Having lived so many years now with almost every convenience one would probably put on a "wish list" for the ideal place to live----from an international airport to a performing arts center with several venues to multiple huge shopping malls within a 45 minute drive, excellent authentic food of almost every ethnicity, grocery stores selling almost anything I would chose to try to cook, varied and competent medical services within 15 minutes drive, a plethora of gyms, dance classes and fitness programs, in addition to superb weather and a vast arena of employment opportunity---I would certainly have to admit, I am spoiled. It would be very hard to consider giving up these things, especially now that I seem about to have the time and the money to enjoy them more.

On the other hand, I hate the traffic and it just gets worse and worse. I despise the unchecked growth and development that progressively makes our roads and our water supply more and more inadequate, which removes our huge old shade trees and tree-lined 2-lane roads, which excises more of our flowers and shrubs, our groves and pastures, to fill up all those pieces of land with buildings and pavement. We have watched our general area go from one house per 1 to 1.5 acres to 2 or 3 houses per acre to new developments which plan 5 to 8 houses per acre. Water pollution is rampant---in our rivers and lakes, even in the bay. Air pollution is hardly worth mentioning because it is in all cities and ours is not as bad as some. Noise pollution and light pollution (I heard just a week ago that lightning bugs/fire flies may be dying out because they may need a certain amount of darkness to activate and regenerate the chemical in their bodies that causes their tails to light up) are ones I am becoming more aware of and appalled by recently. How I miss the dark nights of my youth in the country where the night sky sparkled with stars and we could lay on a blanket in the grass and find almost all of the major constellations, and where a full moon was almost like a lantern to find the way from the back door down to the dock on the our lake.

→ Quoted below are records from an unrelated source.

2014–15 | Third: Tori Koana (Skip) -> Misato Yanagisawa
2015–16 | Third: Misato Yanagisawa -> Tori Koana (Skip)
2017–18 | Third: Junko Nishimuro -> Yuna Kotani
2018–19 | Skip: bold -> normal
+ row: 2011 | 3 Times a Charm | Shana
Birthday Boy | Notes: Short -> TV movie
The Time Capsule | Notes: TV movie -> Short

Where we live now has been a bit of having my cake and eating it too. Tho' we are bare minutes from grocery stores, gas stations and general shopping, our once bedroom community for the big city, still has some rivers and pastures and groves and woodland areas within a 5 mile drive from most of our homes. I cannot tell you how I love it that at the end of the street where I live there is a cow pasture. Not many cows live there (fewer than 15) so there is never an odor problem. But at least twice a year there are 2 to 4 calves playing, nursing, and generally frolicking there that brighten and lighten my spirits as I drive home at the end of a work day or if I want to walk back down there after I change out of my work clothes and shoes and just stand and watch them play. But at the far end of the pasture there is now a strip shopping center and some newer signs indicating a huge condo or apartment complex planned for those acres. My pleasure pasture may not be long for this neighborhood. So, selling the house and moving to somewhere less busy and burgeoning is probably in the cards for us within the next year or two.

When we choose again, we will probably look for somewhere "2 turns off the main road" as JR is fond of saying. I'd like to live again, like when I was growing up, on several acres, with neighbors, yes, but none who will see if I walk out to the garbage can in my underwear or nightgown. I'd like a bit of woods to go walking in in the autumn, maybe even enough to be able to cut down our own small pine for a Christmas tree. I'd love to see stars and fireflys in the sky at night instead of the reflection of city lights. I'd like to hear frogs and crickets and owls and whippoorwills through open windows as I lay in bed at night.

So am I a country girl or a city girl? I still don't think I am sure. But I think I want to live a country live style within 40 miles or so of a big university town---for the arts and the medical availability and the education-important atmosphere. If we select well, maybe we can live out our lives there before the city expands to usurp our little bit of country.